## What you should do
Using the data below, copy every line that contains the word "está".

====

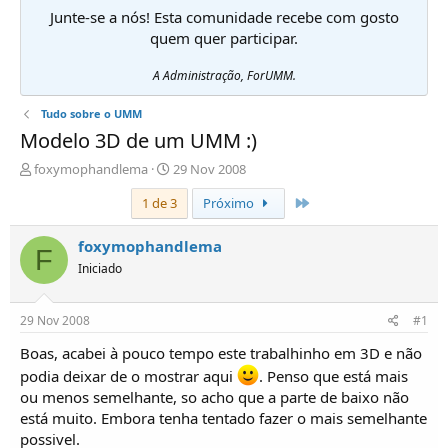
Junte-se a nós! Esta comunidade recebe com gosto
quem quer participar.
A Administração, ForUMM.
Tudo sobre o UMM
Modelo 3D de um UMM :)
I
D
foxymophandlema
29 Nov 2008
n
a
Último
1 de 3
Próximo
i
t
c
a
i
d
foxymophandlema
F
a
e
Iniciado
d
i
o
n
r
í
29 Nov 2008
#1
d
c
e
i
Boas, acabei à pouco tempo este trabalhinho em 3D e não
T
o
podia deixar de o mostrar aqui
. Penso que está mais
ó
ou menos semelhante, so acho que a parte de baixo não
p
está muito. Embora tenha tentado fazer o mais semelhante
i
possivel.
c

====

## Response for this exercise
. Penso que está mais
está muito. Embora tenha tentado fazer o mais semelhante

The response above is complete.